I'm trying to make a "shortest distance algorithm for 1D".

However, I'm confused on the recursive case. I don't know how to get the value back after the recursive calls (lines 14 and 15). How can I fix the following code?

def recCPairDist(points):
    if len(points) == 1:
        return 0
    elif len(points)== 2:
        abs(points[1]-points[0])
        #how do i assign the result final value back to "leftDist rightDist"
        #since its a recurisive, the result can be more than 1, should i store all the result in a list first?
        #then get the min(list)?

    else:
        mid = len(points) // 2
        first_half = points[:mid]
        second_half = points[mid:]
        leftDist = recCPairDist(first_half)
        rightDist = recCPairDist(second_half)
        midDist = abs(second_half[0] - first_half[1]) #i dont think this is correct since i didnt consider the recursion
        return min(leftDist,rightDist,midDist)

def cPairDist(points):
    points.sort()
    return recCPairDist(points)

P1 = [7, 4, 12, 14, 2, 10, 16, 6]

cPairDist(P1)

The expected result for P1 should be 1, since the shortest distance would be between 7 and 6.

Answer 1

You're really close: There's three things you have to do:

1. For the case where there's only one point to consider, you should not return 0 . For example, for the array [3, 6, 9] , the answer is 3, but your given base case will return 0 . This is because one of the resulting subarrays will be of length 1 for odd-length arrays, and the zero return value will propagate when you return from each recursive call.
2. You need to return the value abs(points[1]-points[0]) in the len == 2 base case explicitly using the return keyword.
3. For your recursive case, the minimum difference must be between two consecutive elements in the left half, two consecutive elements in the right half, or between the last element of the first half and the first element of the second half (two consecutive elements in the original array, but not covered in the two recursive cases). So, your midDist should compute this value.
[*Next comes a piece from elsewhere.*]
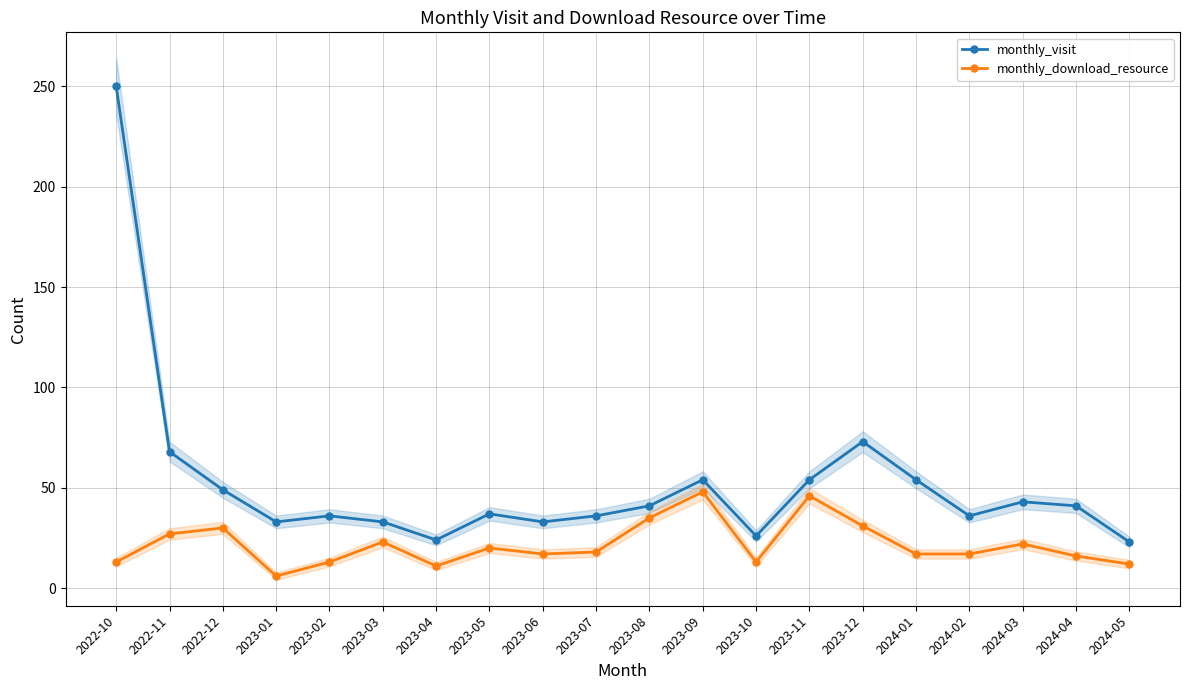

How many lines are shown in the chart?

2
Here is a code snippet that resolves all three of these issues:

def recCPairDist(points):
    if len(points) == 1:
        return float('inf')
    elif len(points)== 2:
        return abs(points[1]-points[0])
    else:
        mid = len(points) // 2
        first_half = points[:mid]
        second_half = points[mid:]
        leftDist = recCPairDist(first_half)
        rightDist = recCPairDist(second_half)
        midDist = abs(first_half[-1] - second_half[0])
        return min(leftDist,rightDist,midDist)